#### [Task]
Look for "Tumor" in the listing below. Gather each line that contains it.

#### [Listed entries]

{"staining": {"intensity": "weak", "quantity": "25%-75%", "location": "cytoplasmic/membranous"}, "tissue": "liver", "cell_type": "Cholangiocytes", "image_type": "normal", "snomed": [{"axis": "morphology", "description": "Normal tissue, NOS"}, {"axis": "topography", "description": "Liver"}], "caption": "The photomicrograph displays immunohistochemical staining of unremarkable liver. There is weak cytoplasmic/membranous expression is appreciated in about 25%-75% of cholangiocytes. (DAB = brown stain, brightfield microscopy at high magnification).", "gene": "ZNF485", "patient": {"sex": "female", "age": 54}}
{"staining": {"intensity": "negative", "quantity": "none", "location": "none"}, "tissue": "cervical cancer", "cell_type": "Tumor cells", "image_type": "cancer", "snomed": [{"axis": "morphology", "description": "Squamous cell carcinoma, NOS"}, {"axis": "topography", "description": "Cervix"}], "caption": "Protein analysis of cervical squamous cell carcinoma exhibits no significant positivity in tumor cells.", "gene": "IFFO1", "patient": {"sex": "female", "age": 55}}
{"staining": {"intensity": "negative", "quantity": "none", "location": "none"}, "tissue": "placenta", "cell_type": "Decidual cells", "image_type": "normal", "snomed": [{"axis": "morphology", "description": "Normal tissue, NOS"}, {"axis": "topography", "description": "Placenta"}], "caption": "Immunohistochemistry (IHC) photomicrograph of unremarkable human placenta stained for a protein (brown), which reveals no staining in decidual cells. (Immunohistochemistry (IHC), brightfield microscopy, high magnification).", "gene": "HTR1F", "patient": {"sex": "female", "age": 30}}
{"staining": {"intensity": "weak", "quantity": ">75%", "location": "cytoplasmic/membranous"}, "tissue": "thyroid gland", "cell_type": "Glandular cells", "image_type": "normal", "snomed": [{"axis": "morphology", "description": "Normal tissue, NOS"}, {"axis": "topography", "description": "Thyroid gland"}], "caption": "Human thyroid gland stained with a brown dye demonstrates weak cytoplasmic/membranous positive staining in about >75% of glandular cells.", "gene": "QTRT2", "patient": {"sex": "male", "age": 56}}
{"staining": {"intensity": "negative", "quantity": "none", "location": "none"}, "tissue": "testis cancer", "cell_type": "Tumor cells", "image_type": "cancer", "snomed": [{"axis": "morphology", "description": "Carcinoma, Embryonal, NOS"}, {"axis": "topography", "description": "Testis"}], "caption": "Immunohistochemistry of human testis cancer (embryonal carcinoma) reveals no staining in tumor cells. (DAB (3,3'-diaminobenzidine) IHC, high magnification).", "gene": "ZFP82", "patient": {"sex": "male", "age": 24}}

#### [Result of the task]
{"staining": {"intensity": "negative", "quantity": "none", "location": "none"}, "tissue": "cervical cancer", "cell_type": "Tumor cells", "image_type": "cancer", "snomed": [{"axis": "morphology", "description": "Squamous cell carcinoma, NOS"}, {"axis": "topography", "description": "Cervix"}], "caption": "Protein analysis of cervical squamous cell carcinoma exhibits no significant positivity in tumor cells.", "gene": "IFFO1", "patient": {"sex": "female", "age": 55}}
{"staining": {"intensity": "negative", "quantity": "none", "location": "none"}, "tissue": "testis cancer", "cell_type": "Tumor cells", "image_type": "cancer", "snomed": [{"axis": "morphology", "description": "Carcinoma, Embryonal, NOS"}, {"axis": "topography", "description": "Testis"}], "caption": "Immunohistochemistry of human testis cancer (embryonal carcinoma) reveals no staining in tumor cells. (DAB (3,3'-diaminobenzidine) IHC, high magnification).", "gene": "ZFP82", "patient": {"sex": "male", "age": 24}}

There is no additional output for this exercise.